▶ **WHAT THIS TASK INVOLVES**: Render only the lines from the one containing "h=8 m=52 s=49" up to and including the one containing "Time indicated: h=2 m=59" as a Markdown table with columns Row and Line. Give each line its own numbered row and skip blank lines.

▶ **GIVEN RECORDS**:
────────────────
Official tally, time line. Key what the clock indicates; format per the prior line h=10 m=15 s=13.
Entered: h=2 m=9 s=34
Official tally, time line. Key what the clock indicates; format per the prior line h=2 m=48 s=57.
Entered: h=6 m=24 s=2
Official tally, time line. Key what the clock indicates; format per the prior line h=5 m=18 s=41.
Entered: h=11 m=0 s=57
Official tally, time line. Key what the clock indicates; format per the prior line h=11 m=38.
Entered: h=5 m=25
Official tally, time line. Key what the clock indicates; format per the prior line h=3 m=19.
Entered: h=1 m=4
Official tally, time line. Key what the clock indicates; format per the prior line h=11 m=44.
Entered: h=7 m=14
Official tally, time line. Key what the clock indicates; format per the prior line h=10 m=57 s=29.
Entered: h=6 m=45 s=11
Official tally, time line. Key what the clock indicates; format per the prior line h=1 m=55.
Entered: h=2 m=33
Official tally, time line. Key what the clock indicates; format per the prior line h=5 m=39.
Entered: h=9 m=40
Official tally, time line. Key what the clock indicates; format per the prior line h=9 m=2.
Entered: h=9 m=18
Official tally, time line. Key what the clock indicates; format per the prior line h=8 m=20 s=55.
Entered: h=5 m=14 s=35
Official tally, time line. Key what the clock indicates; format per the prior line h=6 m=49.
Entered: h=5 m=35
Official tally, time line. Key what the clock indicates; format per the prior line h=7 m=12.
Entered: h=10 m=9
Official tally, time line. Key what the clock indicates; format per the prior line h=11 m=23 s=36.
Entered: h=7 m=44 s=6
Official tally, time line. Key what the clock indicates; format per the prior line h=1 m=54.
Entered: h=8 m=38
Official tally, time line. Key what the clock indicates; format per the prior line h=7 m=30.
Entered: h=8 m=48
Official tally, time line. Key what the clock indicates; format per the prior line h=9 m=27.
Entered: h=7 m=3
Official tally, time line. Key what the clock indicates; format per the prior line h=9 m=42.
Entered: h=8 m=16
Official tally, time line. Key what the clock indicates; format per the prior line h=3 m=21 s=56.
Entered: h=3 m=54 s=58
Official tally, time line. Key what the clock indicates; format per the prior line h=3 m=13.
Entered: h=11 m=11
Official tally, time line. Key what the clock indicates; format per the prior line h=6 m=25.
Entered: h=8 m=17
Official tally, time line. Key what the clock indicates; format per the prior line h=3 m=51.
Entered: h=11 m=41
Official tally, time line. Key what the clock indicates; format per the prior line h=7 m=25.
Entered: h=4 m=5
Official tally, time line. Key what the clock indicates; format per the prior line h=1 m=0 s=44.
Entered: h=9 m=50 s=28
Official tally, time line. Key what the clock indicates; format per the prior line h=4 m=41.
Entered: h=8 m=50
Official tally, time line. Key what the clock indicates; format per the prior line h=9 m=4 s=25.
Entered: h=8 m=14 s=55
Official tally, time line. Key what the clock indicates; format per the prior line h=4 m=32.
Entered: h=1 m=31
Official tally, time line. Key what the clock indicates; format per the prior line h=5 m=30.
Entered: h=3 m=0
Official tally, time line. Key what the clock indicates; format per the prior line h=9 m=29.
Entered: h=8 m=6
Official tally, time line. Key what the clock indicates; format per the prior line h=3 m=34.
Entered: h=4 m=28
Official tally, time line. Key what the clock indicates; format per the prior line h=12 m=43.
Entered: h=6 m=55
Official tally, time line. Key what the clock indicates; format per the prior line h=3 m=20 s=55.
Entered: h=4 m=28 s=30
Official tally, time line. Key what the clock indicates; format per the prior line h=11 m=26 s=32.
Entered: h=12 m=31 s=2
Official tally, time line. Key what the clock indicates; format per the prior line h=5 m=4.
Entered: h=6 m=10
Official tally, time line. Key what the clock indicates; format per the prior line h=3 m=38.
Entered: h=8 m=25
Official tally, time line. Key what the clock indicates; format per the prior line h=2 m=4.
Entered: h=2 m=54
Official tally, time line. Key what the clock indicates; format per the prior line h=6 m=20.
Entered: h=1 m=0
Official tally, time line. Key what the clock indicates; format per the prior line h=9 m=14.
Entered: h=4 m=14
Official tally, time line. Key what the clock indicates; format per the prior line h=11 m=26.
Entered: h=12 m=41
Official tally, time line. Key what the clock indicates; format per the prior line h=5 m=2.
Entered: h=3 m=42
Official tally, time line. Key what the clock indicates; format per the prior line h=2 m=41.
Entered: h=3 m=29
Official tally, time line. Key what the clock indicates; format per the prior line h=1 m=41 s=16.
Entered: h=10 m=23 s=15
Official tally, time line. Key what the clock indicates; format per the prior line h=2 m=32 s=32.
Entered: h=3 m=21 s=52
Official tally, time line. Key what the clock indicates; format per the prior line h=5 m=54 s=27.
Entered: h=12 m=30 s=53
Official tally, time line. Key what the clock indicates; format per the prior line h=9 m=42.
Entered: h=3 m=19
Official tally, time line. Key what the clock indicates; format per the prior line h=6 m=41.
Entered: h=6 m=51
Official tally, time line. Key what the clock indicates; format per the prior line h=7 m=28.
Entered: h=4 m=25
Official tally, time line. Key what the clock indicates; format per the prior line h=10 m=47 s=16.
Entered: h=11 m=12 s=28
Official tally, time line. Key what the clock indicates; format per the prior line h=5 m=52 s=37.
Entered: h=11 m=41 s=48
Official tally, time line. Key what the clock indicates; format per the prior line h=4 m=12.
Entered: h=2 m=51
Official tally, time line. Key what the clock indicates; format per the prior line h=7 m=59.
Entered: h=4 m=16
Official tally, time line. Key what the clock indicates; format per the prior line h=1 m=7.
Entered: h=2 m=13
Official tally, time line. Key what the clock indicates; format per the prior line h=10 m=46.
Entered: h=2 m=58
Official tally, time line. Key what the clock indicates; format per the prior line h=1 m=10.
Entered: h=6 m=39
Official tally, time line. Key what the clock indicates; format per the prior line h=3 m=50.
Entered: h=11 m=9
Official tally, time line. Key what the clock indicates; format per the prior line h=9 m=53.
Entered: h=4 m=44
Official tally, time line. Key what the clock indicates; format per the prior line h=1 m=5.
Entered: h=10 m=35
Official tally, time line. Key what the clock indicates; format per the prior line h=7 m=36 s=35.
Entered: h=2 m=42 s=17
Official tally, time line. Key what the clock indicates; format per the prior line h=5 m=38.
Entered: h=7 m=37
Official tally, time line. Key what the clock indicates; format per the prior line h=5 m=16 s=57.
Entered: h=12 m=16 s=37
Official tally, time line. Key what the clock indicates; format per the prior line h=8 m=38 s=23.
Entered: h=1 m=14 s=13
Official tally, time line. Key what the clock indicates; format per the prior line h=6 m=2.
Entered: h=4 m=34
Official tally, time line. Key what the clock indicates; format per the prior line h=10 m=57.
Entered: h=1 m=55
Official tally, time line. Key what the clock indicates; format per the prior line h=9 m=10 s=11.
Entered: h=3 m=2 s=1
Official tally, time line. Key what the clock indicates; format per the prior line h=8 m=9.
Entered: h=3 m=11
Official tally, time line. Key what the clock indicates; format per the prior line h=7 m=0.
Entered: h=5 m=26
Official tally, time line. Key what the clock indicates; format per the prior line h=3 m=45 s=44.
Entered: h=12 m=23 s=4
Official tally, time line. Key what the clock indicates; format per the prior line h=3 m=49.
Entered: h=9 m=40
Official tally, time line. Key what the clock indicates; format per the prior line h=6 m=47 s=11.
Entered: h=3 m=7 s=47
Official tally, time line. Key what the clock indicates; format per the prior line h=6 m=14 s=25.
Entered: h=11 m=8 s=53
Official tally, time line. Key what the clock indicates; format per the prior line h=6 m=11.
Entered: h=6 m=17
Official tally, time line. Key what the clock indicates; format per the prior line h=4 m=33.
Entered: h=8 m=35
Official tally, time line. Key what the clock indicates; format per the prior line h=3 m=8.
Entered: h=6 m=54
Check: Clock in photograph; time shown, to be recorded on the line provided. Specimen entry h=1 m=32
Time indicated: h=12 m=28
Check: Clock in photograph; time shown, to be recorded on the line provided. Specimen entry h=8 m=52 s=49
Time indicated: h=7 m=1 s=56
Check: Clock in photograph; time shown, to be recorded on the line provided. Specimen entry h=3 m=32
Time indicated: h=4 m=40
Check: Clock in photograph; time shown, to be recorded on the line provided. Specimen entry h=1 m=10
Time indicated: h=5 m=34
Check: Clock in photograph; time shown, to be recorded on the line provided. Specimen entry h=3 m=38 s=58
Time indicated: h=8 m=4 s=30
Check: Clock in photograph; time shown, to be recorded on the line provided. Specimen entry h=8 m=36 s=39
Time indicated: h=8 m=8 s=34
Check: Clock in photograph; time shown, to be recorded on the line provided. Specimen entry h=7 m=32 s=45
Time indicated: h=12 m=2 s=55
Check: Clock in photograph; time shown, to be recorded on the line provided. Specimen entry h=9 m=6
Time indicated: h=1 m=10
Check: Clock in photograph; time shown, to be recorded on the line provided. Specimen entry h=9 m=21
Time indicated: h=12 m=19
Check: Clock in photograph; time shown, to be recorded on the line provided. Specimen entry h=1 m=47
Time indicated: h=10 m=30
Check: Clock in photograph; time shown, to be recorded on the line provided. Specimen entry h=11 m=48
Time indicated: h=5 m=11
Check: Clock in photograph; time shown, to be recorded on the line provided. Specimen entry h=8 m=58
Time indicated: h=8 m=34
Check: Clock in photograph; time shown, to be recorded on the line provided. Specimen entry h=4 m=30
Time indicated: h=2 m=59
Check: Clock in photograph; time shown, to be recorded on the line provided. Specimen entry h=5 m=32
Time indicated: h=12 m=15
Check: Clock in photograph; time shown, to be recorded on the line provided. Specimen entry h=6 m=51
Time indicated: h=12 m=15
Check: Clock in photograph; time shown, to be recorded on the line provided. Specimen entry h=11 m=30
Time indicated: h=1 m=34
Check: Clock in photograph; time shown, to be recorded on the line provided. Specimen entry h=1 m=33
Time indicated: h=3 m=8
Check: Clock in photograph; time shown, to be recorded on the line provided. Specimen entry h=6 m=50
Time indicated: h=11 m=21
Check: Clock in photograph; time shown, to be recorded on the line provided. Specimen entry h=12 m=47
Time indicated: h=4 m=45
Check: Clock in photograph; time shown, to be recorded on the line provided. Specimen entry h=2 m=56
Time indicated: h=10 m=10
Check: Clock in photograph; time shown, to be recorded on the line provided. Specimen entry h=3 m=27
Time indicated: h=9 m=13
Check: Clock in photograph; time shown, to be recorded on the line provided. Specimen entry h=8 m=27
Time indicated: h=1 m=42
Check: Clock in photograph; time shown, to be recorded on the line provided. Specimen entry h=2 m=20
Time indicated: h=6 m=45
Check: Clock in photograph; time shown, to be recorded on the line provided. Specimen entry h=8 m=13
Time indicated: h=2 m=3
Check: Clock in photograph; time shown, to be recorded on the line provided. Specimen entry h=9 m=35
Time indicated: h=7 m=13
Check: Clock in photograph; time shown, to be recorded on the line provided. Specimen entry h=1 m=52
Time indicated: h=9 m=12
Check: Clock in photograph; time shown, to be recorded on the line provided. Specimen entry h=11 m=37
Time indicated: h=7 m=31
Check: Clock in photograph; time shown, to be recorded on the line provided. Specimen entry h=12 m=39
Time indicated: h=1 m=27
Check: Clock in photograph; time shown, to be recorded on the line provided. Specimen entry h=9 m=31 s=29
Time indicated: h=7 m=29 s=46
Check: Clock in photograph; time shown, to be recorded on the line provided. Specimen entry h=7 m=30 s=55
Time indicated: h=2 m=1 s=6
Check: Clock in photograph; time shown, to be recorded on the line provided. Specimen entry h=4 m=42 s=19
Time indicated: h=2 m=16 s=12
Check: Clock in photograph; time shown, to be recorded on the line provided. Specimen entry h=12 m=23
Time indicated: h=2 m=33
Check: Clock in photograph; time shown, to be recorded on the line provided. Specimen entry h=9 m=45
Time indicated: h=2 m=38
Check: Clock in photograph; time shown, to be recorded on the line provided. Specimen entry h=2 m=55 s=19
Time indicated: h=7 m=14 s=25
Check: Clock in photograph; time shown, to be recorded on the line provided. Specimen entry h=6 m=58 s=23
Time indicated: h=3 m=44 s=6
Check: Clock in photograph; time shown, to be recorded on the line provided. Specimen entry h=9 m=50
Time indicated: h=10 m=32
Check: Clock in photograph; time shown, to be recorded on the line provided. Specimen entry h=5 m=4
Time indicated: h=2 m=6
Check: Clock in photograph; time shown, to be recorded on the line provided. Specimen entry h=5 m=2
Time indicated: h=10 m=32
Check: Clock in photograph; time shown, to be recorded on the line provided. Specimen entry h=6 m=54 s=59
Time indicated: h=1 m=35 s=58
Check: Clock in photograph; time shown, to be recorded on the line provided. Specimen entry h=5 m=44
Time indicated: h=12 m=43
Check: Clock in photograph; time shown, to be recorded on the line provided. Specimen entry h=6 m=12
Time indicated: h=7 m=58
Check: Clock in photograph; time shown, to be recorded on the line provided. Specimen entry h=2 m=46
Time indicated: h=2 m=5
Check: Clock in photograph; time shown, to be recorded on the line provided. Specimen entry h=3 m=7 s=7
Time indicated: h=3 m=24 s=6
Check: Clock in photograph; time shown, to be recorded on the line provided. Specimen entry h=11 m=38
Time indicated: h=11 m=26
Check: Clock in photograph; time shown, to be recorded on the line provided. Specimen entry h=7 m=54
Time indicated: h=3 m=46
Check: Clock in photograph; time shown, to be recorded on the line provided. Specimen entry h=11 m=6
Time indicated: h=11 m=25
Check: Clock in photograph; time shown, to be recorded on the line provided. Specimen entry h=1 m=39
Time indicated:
────────────────
▶ **RESULT OF THIS EXERCISE**:
| Row | Line |
|---|---|
| 1 | Check: Clock in photograph; time shown, to be recorded on the line provided. Specimen entry h=8 m=52 s=49 |
| 2 | Time indicated: h=7 m=1 s=56 |
| 3 | Check: Clock in photograph; time shown, to be recorded on the line provided. Specimen entry h=3 m=32 |
| 4 | Time indicated: h=4 m=40 |
| 5 | Check: Clock in photograph; time shown, to be recorded on the line provided. Specimen entry h=1 m=10 |
| 6 | Time indicated: h=5 m=34 |
| 7 | Check: Clock in photograph; time shown, to be recorded on the line provided. Specimen entry h=3 m=38 s=58 |
| 8 | Time indicated: h=8 m=4 s=30 |
| 9 | Check: Clock in photograph; time shown, to be recorded on the line provided. Specimen entry h=8 m=36 s=39 |
| 10 | Time indicated: h=8 m=8 s=34 |
| 11 | Check: Clock in photograph; time shown, to be recorded on the line provided. Specimen entry h=7 m=32 s=45 |
| 12 | Time indicated: h=12 m=2 s=55 |
| 13 | Check: Clock in photograph; time shown, to be recorded on the line provided. Specimen entry h=9 m=6 |
| 14 | Time indicated: h=1 m=10 |
| 15 | Check: Clock in photograph; time shown, to be recorded on the line provided. Specimen entry h=9 m=21 |
| 16 | Time indicated: h=12 m=19 |
| 17 | Check: Clock in photograph; time shown, to be recorded on the line provided. Specimen entry h=1 m=47 |
| 18 | Time indicated: h=10 m=30 |
| 19 | Check: Clock in photograph; time shown, to be recorded on the line provided. Specimen entry h=11 m=48 |
| 20 | Time indicated: h=5 m=11 |
| 21 | Check: Clock in photograph; time shown, to be recorded on the line provided. Specimen entry h=8 m=58 |
| 22 | Time indicated: h=8 m=34 |
| 23 | Check: Clock in photograph; time shown, to be recorded on the line provided. Specimen entry h=4 m=30 |
| 24 | Time indicated: h=2 m=59 |